While the ending “suggests” the sale of additional tokens were not part of the crowdsale, and its own event, this contradicts the first mention.
Holding onto the idea, it only impacts the individuals who purchased during the crowdsale. Is the wrong language, it’s also confusing, anyone who purchased MaidSafeCoin at the crowdsale, or on open market before the “over issued tokens were sold”, and an RFC implemented that dilutes their holdings, is impacted. What I’m trying to say is, as you can’t sperate the owners of MaidSafeCoin into different classes. Therefore, you must increase the allocation, because additional coins were sold after the initial pledge had been made. All beating around the bush just feels like the RFC is reluctant to accept that it must change in order to be compliant with laws and regulations.
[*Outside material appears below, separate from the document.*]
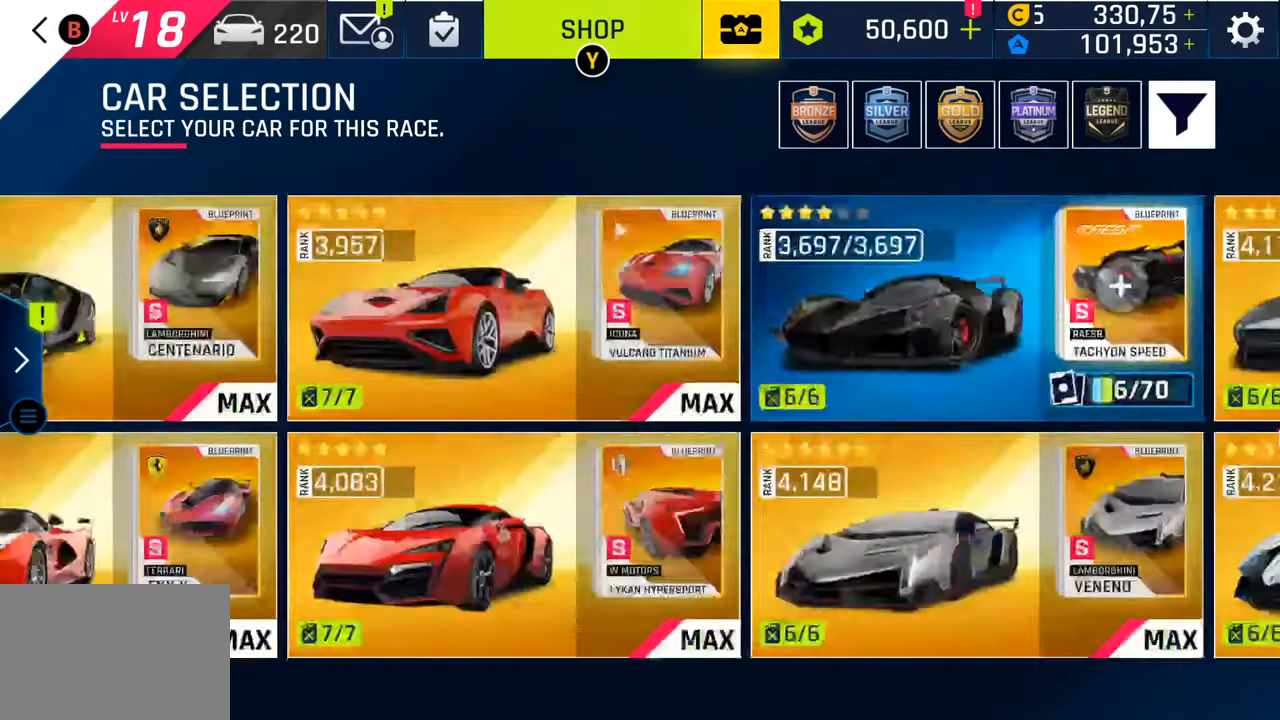
{"buttons": [], "left_stick": "center", "right_stick": "center", "events": []}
To be clear of the risk, disclaimer, I’m not a lawyer, I could absolutely have misunderstood the below.
Quoted from the Swiss Foundation code:
All applicable legislation must be observed when accepting assets. The harmonisation of Swiss legislation with international standards must be taken into consideration in this respect. This results in an obligation on the part of the foundation board to ascertain the origin of larger contributions. In this context, “origin” refers to all processes associated with the creation and transfer of the assets in question. In particular, the foundation board must investigate any potential connection between the assets and terrorism, money laundering, corruption or other crimes (Art. 305bis Swiss CriminalCode (StGB)).
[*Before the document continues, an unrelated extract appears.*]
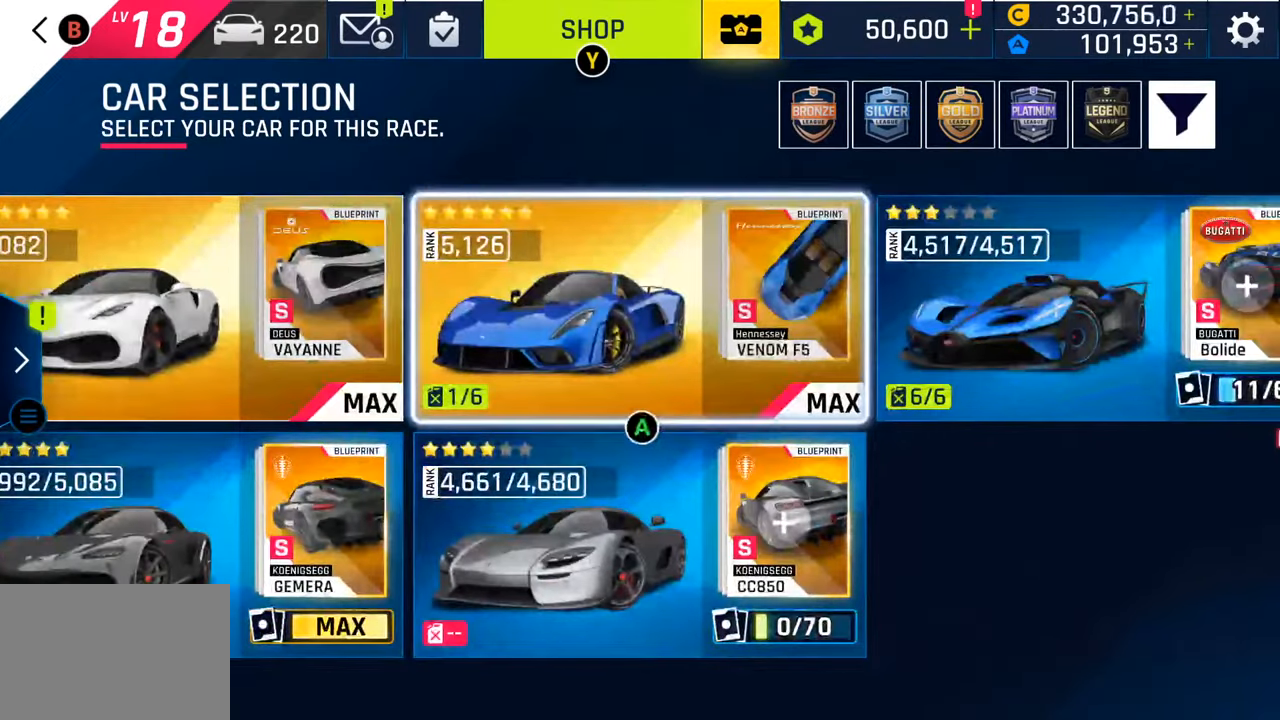
{"buttons": [], "left_stick": "center", "right_stick": "center", "events": [[33, "CROSS", "down"], [183, "CROSS", "up"]]}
Any debtor who, with the intention of causing loss to his creditors, appropriates, uses without authority, damages, destroys, reduces the value of or renders unusable property subject to a pledge or lien shall be liable on complaint to a custodial sentence not exceeding three years or to a monetary penalty.
1 Any person who with a view to securing an unlawful gain for himself or another wilfully induces an erroneous belief in another person by false pretences or concealment of the truth, or wilfully reinforces an erroneous belief, and thus causes that person to act to the prejudice of his or another’s financial interests, shall be liable to a custodial sentence not exceeding five years or to a monetary penalty.
2 If the offender acts for commercial gain, he shall be liable to a custodial sentence not exceeding ten years or to a monetary penalty of not less than 90 daily penalty units.
3 Fraud to the detriment of a relative or family member is prosecuted only on complaint.